Não é a opinião, é o estilo

Alguns leitores voltam a colocar-me interrogações sobre determinados artigos de colaboradores ou até de colunistas a que o PÚBLICO dá publicitação nas suas páginas. Entre esses, esta semana, uma Leitora dizia-me: Estou plenamente de acordo na posição que o provedor tem defendido de não se intrometer em artigos de opinião. Mas, sabe, em muitos casos, o problema não está na opinião livremente manifestada. Está no estilo. Isto é, no tom invectivador, ácido, ofensivo com que se dirigem ou classificam os autores ou os cidadãos com quem polemizam. Uns parecem sábios que sabem tudo. Os outros nada sabem. São estúpidos, ignorantes, velhos, retrógrados.

Na linha de comentários deste género, um Leitor interroga-me: Mas cabe ou não ao PÚBLICO a escolha dos seus colunistas? Eu julgo – diz esse Leitor - que, em certos casos, deveria ocorrer uma demarcação forte e pública por parte da direcção do PÚBLICO. Apesar do princípio que o provedor segue na aceitação do debate, da expressão e opinião livres e, por isso, muitas vezes, contraditada por outros autores de opinião, neste particular aspecto do estilo ofensivo, insultuoso, de certos artigos ultimamente publicados, não tem o provedor nada a dizer, a comentar?

Estes comentários vêm a propósito, sobretudo, de três ou quatro assuntos "quentes" recentemente com maior presença nas páginas deste jornal: ainda e sempre a polémica a favor ou contra o Acordo Ortográfico, o "levantamento" de confrontos de posição que o designado "Manifesto dos 70" fez despertar nos cenários mediáticos, a coerência incoerente da votação dos deputados na Assembleia da República sobre a co-adopção e, porventura, algumas posições ideológicas em radical contraste com os últimos acontecimentos na Ucrânia e Crimeia.

O estilo polemista tem larga tradição na história do jornalismo e da imprensa. E numa época em que, na história dos media, a imprensa escrita está ofuscada pelo imediatismo de outros meios de comunicação e da vertiginosa circulação de comunicação nas redes sociais, provavelmente mais do que nunca tem sentido a afirmação daqueles que consideram a polémica o "sal da imprensa". Normalmente a polémica utiliza uma linguagem viva, dura, mordaz, satírica, ridicularizante, por vezes até feroz. No calor da refega do combate da opinião é natural que o estilo seja mais dominado por juízos emotivos, mais "apaixonados" do que racionais. Não sendo eu especialista nesta matéria, talvez não fique como exemplo desfigurado apelar para a leitura desse livro As Farpas, Eça de Queiroz, Ramalho Ortigão, com textos coordenados por Maria Filomena Mónica e editado pela AIND – a Associação Portuguesa de Imprensa em 2004.

Dados fornecidos:

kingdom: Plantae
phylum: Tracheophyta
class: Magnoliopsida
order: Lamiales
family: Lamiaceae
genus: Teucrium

As suas tarefas:
1 - Volte a escrever uma parte da crónica do provedor: comece nas palavras que contêm "Na linha de" e pare depois de "dizer, a comentar?".
2 - Segundo a crónica do provedor, que entidade editou o livro As Farpas em 2004?
3 - Escreva a continuação da crónica do provedor sobre o estilo polémico, a partir do ponto em que termina.
As entradas não contam para nenhuma das tarefas.

Respostas por tarefa:
1 -
Na linha de comentários deste género, um Leitor interroga-me: Mas cabe ou não ao PÚBLICO a escolha dos seus colunistas? Eu julgo – diz esse Leitor - que, em certos casos, deveria ocorrer uma demarcação forte e pública por parte da direcção do PÚBLICO. Apesar do princípio que o provedor segue na aceitação do debate, da expressão e opinião livres e, por isso, muitas vezes, contraditada por outros autores de opinião, neste particular aspecto do estilo ofensivo, insultuoso, de certos artigos ultimamente publicados, não tem o provedor nada a dizer, a comentar?

2 - A AIND, a Associação Portuguesa de Imprensa.

3 -
Da parte que me compete, vou ater-me a um segundo princípio que tenho invocado na minha conduta de provedor: julgo que nem sempre o Leitor tem razão. Ora, não quero dizer que não compreendo, e até compreendo, que alguns leitores não gostem, nem aceitem, ver "achincalhados" os autores do dito "Manifesto dos 70", até por forte ligação geracional e intelectual. Porém, sinceramente, parece-me que as reacções de alguns leitores do PÚBLICO estão estribadas mais no contexto das tomadas de posição expandidas na esfera daquilo que muitas vezes se apelida de o circo mediático do que de conteúdos publicados por este jornal.

Tudo somado, e com o respeito pelo estilo peculiar de cada autor, não creio que no PÚBLICO tenham sido ultrapassadas aquelas linhas de orientação a este propósito perfiladas no Livro de Estilo: «Os textos de opinião assinados por colaboradores regulares e/ou ocasionais estão também sujeitos ao respeito pela linguagem não insultuosa e não panfletária a que se obriga o PÚBLICO.»

E creio também que, neste assunto concreto ao tomar esta posição, esteja no cumprimento de uma das missões do provedor conferidas no mesmo Livro de Estilo, que é a de poder ser "um varredor de barreiras que se erguem entre os leitores e o jornal".

Isto não quer dizer que, na qualidade de cidadão, não reconheça que, sobretudo, no debate político -  partidário, mais do que no estilo da polémica naturalmente caucionada pela retórica própria da verve partidária, o discurso público sobre o futuro do país e das suas gerações esteja cada vez mais viciado e esclerosado na interpretação das realidades que nos circundam pela paralisação e bloqueamento de um sistema político, económico e financeiro que se nega a criar ou a aceitar iniciativas de alternativa. 

DO CORREIO DO LEITOR/PROVEDOR

O PÚBLICO E O DESPORTO

Um Leitor escreveu-me a lamentar alguma deficiência do PÚBLICO na cobertura dos acontecimentos desportivos. E diz: "Acredite que digo isto na qualidade de um leitor deste jornal desde o número zero". O Leitor estranhou que a propósito das finais do campeonato nacional de voleibol, que entre os vários jogos até teve um pouco usual S.L. e Benfica e a J. Fonte Bastardo nada tenha sabido através do PÚBLICO. Entretanto - diz o Leitor – constatei notícias no PÚBLICO, entre o dia 10 e 16 de Março, sobre râguebi ("A triple Crown voltou a ser inglesa"), golfe ("Tiger Woods volta a afundar-se, agora em Miami"), xadrez (campeonato da Europa), ténis (torneio BNP, Paribas OPEN), automobilismo (Fórmula 1, no México), atletismo (campeonato nacional de pista coberta), ciclismo, basquetebol e futebol, claro. Do voleibol, uma modalidade com muitos adeptos e na qual Portugal até tem tido representações internacionais, nada.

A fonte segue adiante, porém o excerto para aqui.